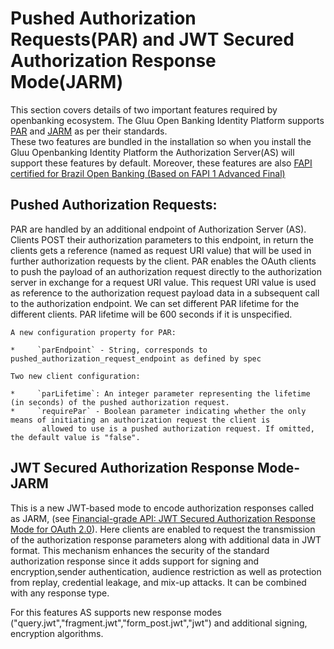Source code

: # Pushed Authorization Requests(PAR) and JWT Secured Authorization Response Mode(JARM)
This section covers details of two important features required by openbanking ecosystem. The Gluu Open Banking Identity Platform 
supports [PAR](https://datatracker.ietf.org/doc/html/draft-ietf-oauth-par-07) and [JARM](https://github.com/JanssenProject/docs/issues/24) as per their standards.  
These two features are bundled in the installation so when you install the Gluu Openbanking Identity Platform the Authorization 
Server(AS) will support these features by default. Moreover, these features are also [FAPI certified for Brazil Open Banking (Based on FAPI 1 Advanced Final)](https://openid.net/certification/#FAPI_OPs)

## Pushed Authorization Requests:
PAR are handled by an additional endpoint of Authorization Server (AS). Clients POST their authorization parameters to this endpoint, 
in return the clients gets a reference (named as request URI value) that will be used in further authorization requests by the client. 
PAR enables the OAuth clients to push the payload of an authorization request directly to the authorization server in exchange for a 
request URI value. This request URI value is used as reference to the authorization request payload data in a subsequent call to the 
authorization endpoint.
    We can set different PAR lifetime for the different clients. PAR lifetime will be 600 seconds if it is unspecified.

    A new configuration property for PAR:

    *     `parEndpoint` - String, corresponds to pushed_authorization_request_endpoint as defined by spec

    Two new client configuration:

    *     `parLifetime`: An integer parameter representing the lifetime (in seconds) of the pushed authorization request. 
    *     `requirePar` - Boolean parameter indicating whether the only means of initiating an authorization request the client is 
           allowed to use is a pushed authorization request. If omitted, the default value is "false".

## JWT Secured Authorization Response Mode-JARM
   
This is a new JWT-based mode to encode authorization responses called as JARM, (see [Financial-grade API: JWT Secured Authorization Response Mode for OAuth 2.0](https://openid.net/specs/openid-financial-api-jarm-ID1.html)). 
Here clients are enabled to request the transmission of the authorization response parameters along with additional data in JWT format. 
This mechanism enhances the security of the standard authorization response since it adds support for signing and encryption,sender authentication, 
audience restriction as well as protection from replay, credential leakage, and mix-up attacks. It can be combined with any response type.

For this features AS supports new response modes ("query.jwt","fragment.jwt","form_post.jwt","jwt") and additional signing, encryption algorithms.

☆ ☆ ☆ ☆ ☆ ☆ ☆

▸ WHAT YOU SHOULD DO
When you reproduce the data shown above, keep each line exact and omit every picture.

▸ EXERCISE RESPONSE
Source code

: # Pushed Authorization Requests(PAR) and JWT Secured Authorization Response Mode(JARM)
This section covers details of two important features required by openbanking ecosystem. The Gluu Open Banking Identity Platform 
supports [PAR](https://datatracker.ietf.org/doc/html/draft-ietf-oauth-par-07) and [JARM](https://github.com/JanssenProject/docs/issues/24) as per their standards.  
These two features are bundled in the installation so when you install the Gluu Openbanking Identity Platform the Authorization 
Server(AS) will support these features by default. Moreover, these features are also [FAPI certified for Brazil Open Banking (Based on FAPI 1 Advanced Final)](https://openid.net/certification/#FAPI_OPs)

## Pushed Authorization Requests:
PAR are handled by an additional endpoint of Authorization Server (AS). Clients POST their authorization parameters to this endpoint, 
in return the clients gets a reference (named as request URI value) that will be used in further authorization requests by the client. 
PAR enables the OAuth clients to push the payload of an authorization request directly to the authorization server in exchange for a 
request URI value. This request URI value is used as reference to the authorization request payload data in a subsequent call to the 
authorization endpoint.
    We can set different PAR lifetime for the different clients. PAR lifetime will be 600 seconds if it is unspecified.

    A new configuration property for PAR:

    *     `parEndpoint` - String, corresponds to pushed_authorization_request_endpoint as defined by spec

    Two new client configuration:

    *     `parLifetime`: An integer parameter representing the lifetime (in seconds) of the pushed authorization request. 
    *     `requirePar` - Boolean parameter indicating whether the only means of initiating an authorization request the client is 
           allowed to use is a pushed authorization request. If omitted, the default value is "false".

## JWT Secured Authorization Response Mode-JARM
   
This is a new JWT-based mode to encode authorization responses called as JARM, (see [Financial-grade API: JWT Secured Authorization Response Mode for OAuth 2.0](https://openid.net/specs/openid-financial-api-jarm-ID1.html)). 
Here clients are enabled to request the transmission of the authorization response parameters along with additional data in JWT format. 
This mechanism enhances the security of the standard authorization response since it adds support for signing and encryption,sender authentication, 
audience restriction as well as protection from replay, credential leakage, and mix-up attacks. It can be combined with any response type.

For this features AS supports new response modes ("query.jwt","fragment.jwt","form_post.jwt","jwt") and additional signing, encryption algorithms.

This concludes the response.